Mantive o meu sorriso ensaiado durante todo o discurso, concordando ocasionalmente com um aceno de cabeça, embora a minha vontade fosse exprimir a indiferença perante tais disparates.

- Mas Celleste, sempre pensei que fosse chamar-lhe Elizabeth...como a bisavó...mas vocês, jovens, já não querem saber dessas coisas para nada... a família está a perder a sua importância...
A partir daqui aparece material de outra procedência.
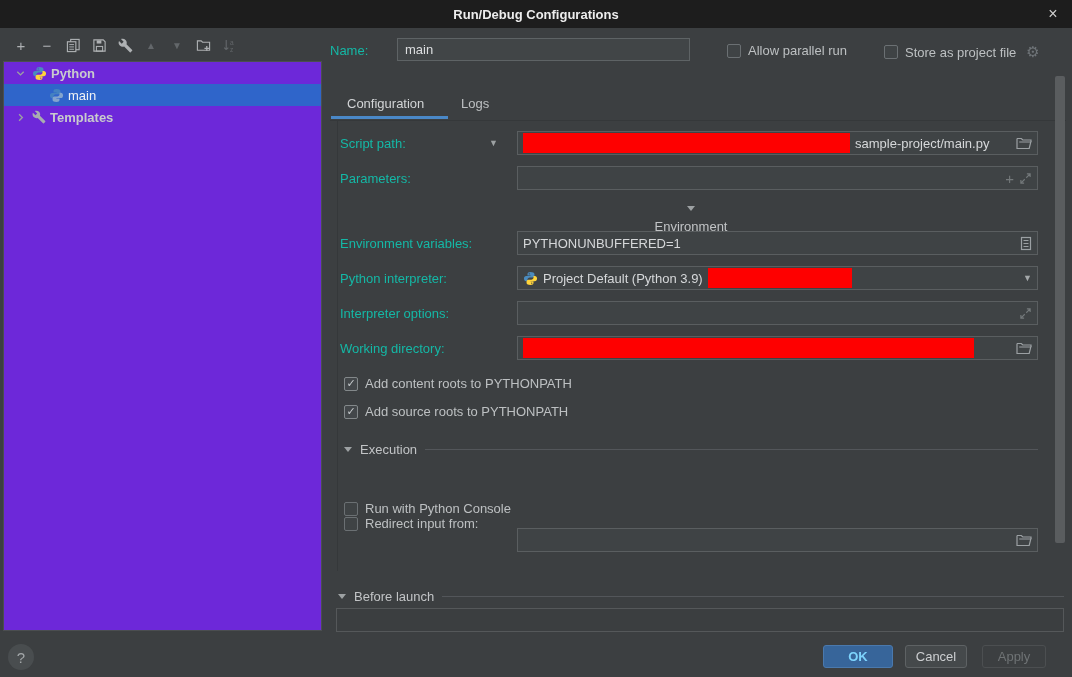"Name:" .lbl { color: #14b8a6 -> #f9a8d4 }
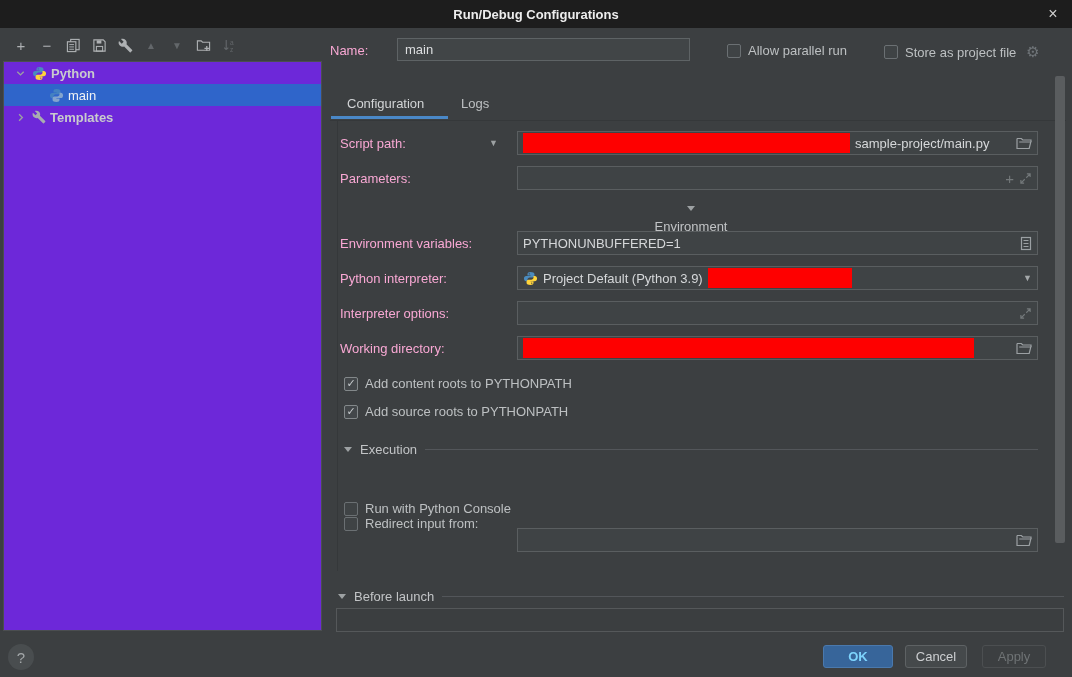"Environment" div.section { flex-direction: column -> none }
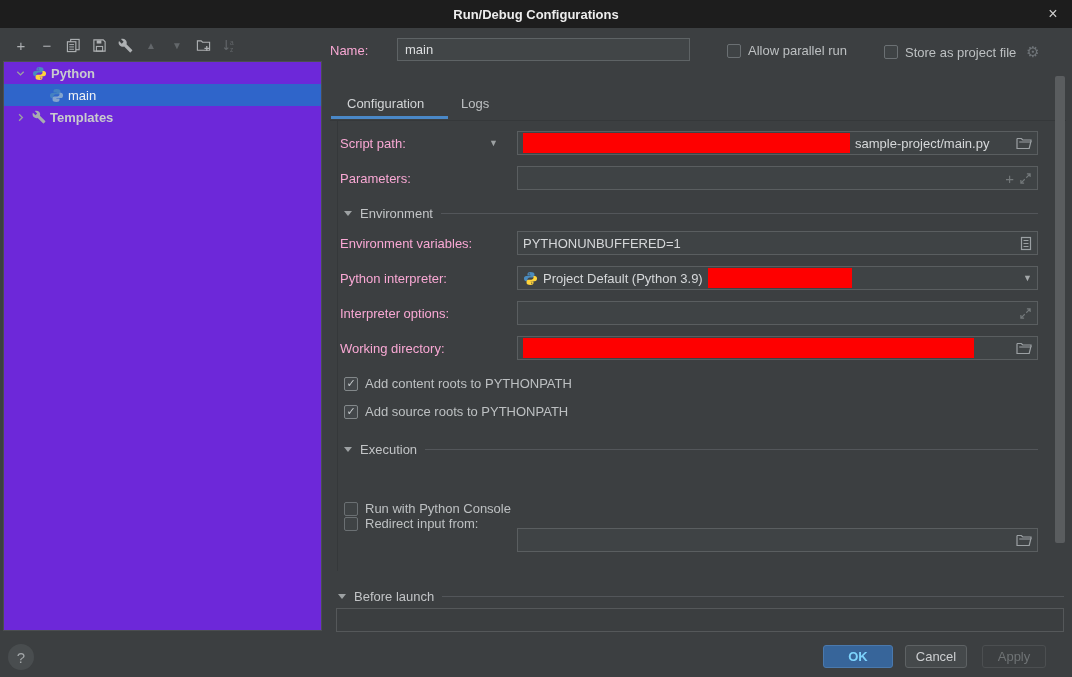"Emulate terminal in output console" div.annotation { html: none -> <div> <div> <span></span> <span>Emulate terminal in output console</span> </div> </div> }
O tom de reprimenda é tão palpável que tenho de recorrer a toda a minha paz de alma para não a mandar passear. Sempre soube que a família do Henry era tradicional demais para os dias de hoje, que valorizam comportamentos, atitudes e decisões que no meu entender estão completamente desajustadas da realidade atual, mas ainda assim, sempre aceitei isso com muita consideração e respeito. Além do mais, o facto de vivermos em Carbis Bay, que não prima propriamente pela população de mente aberta, é também factor explicativo deste "fenómeno-Mary", como o meu pai costuma dizer, e que mais não é do que a tendência generalizada para todas as "Marys" cá da zona – que só por acaso haverão de ser primas do Henry – bisbilhotarem até ao tutano as vidas dos outros.

- Hmmm, prima, é melhor deixarmos a Celleste e a bebé descansarem, têm sido dias muito intensos desde que ela veio ao mundo! – Disse o Henry, arrastando-a cuidadosamente até à saída, enquanto lhe retirava, ainda mais cuidadosamente, a nossa filha dos braços gordos e cobertos de bijuteria barata.

- Certo, certo, mas voltarei em breve e trarei comigo o raminho de lavanda para a tal reza de que falei! – Prometeu, enquanto atravessava a porta da saída atirando beijinhos ao ar.

Quando a porta finalmente fechou, troquei um olhar de alívio com Henry, que logo se sentou ao meu lado na cama, com a bebé nos braços.

- É perfeita. – Sussurrou pela enésima vez, sorrindo-me com os olhos a transbordar de amor.

- É mesmo. E é nossa. – Devolvi, divertida, pronta para um momento de verdadeiro sossego com a minha família.

Um bater firme na porta deitou essa perspetiva por terra, e preparava-me para mais uma sessão de sorrisos ensaiados e milhares de sugestões do manual da vida para recém-mamãs, quando uma voz reconhecida me fez sorrir genuinamente.